C# should I create one Background worker or many?

Alex picture Alex · Sep 13, 2011 · Viewed 32.4k times · Source

I am one of those accidental programmer so I don't have that much knowledge regarding programming best practice.

I have an application that currently uses 4 Background Worker.

So I declare them:

private BackgroundWorker bw1;
private BackgroundWorker bw2;
private BackgroundWorker bw3;
private BackgroundWorker bw4;

Then configure them:

bw1 = new BackgroundWorker();
bw1.WorkerReportsProgress = true;
bw1.DoWork += new DoWorkEventHandler(bw1_DoWork);
bw1.RunWorkerCompleted += new RunWorkerCompletedEventHandler(bw1_RunWorkerCompleted);
bw1.ProgressChanged += new ProgressChangedEventHandler(bw_ProgressChanged);

bw2 = new BackgroundWorker();
bw2.WorkerReportsProgress = true;
bw2.DoWork += new DoWorkEventHandler(bw2_DoWork);
bw2.RunWorkerCompleted += new RunWorkerCompletedEventHandler(bw2_RunWorkerCompleted);
bw2.ProgressChanged += new ProgressChangedEventHandler(bw_ProgressChanged);

bw3 = new BackgroundWorker();
bw3.WorkerReportsProgress = true;
bw3.DoWork += new DoWorkEventHandler(bw3_DoWork);
bw3.RunWorkerCompleted += new RunWorkerCompletedEventHandler(bw3_RunWorkerCompleted);
bw3.ProgressChanged += new ProgressChangedEventHandler(bw_ProgressChanged);

bw4 = new BackgroundWorker();
bw4.WorkerReportsProgress = true;
bw4.DoWork += new DoWorkEventHandler(bw4_DoWork);
bw4.RunWorkerCompleted += new RunWorkerCompletedEventHandler(bw4_RunWorkerCompleted);
bw4.ProgressChanged += new ProgressChangedEventHandler(bw_ProgressChanged);

And then I use the bw1.RunWorkerAsync(), bw2.RunWorkerAsync(), and so on...

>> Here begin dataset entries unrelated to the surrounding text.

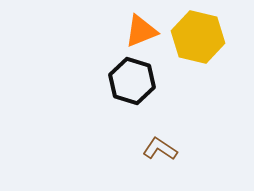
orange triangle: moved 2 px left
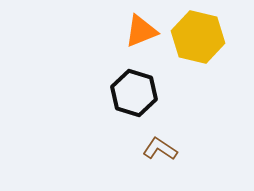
black hexagon: moved 2 px right, 12 px down
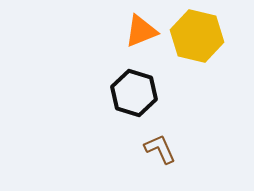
yellow hexagon: moved 1 px left, 1 px up
brown L-shape: rotated 32 degrees clockwise
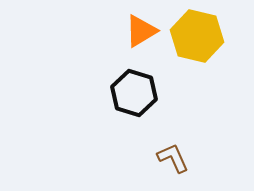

The thing is I never call them simultaneously, they are call at different point in a pretty linear way.

So my question is, is it better to have many "pre-configured" background workers or to have one and change the DoWork and RunWorkerCompleted events according to what I want it to do?

Answer

Joey picture Joey · Sep 13, 2011

Usually I use background workers in a quite different pattern. Instead of defining them all at once in the beginning including their respective event handlers, I create them on the fly when I do something that needs them.

public void SomeEventHandlerMaybe(object sender, EventArgs e) {
  // do something

  var bw = new BackgroundWorker();
  bw.ReportsProgress = true;
  bw.DoWork += delegate {
    // do work. You can use locals from here
  };
  bw.ProgressChanged += delegate { ... };
  bw.RunWorkerCompleted += delegate {
    // do something with the results.
  };
  bw.RunWorkerAsync();
}

Something like that. It has the benefit that you have all code that does something with or in the background worker in one place and roughly in the right order as well.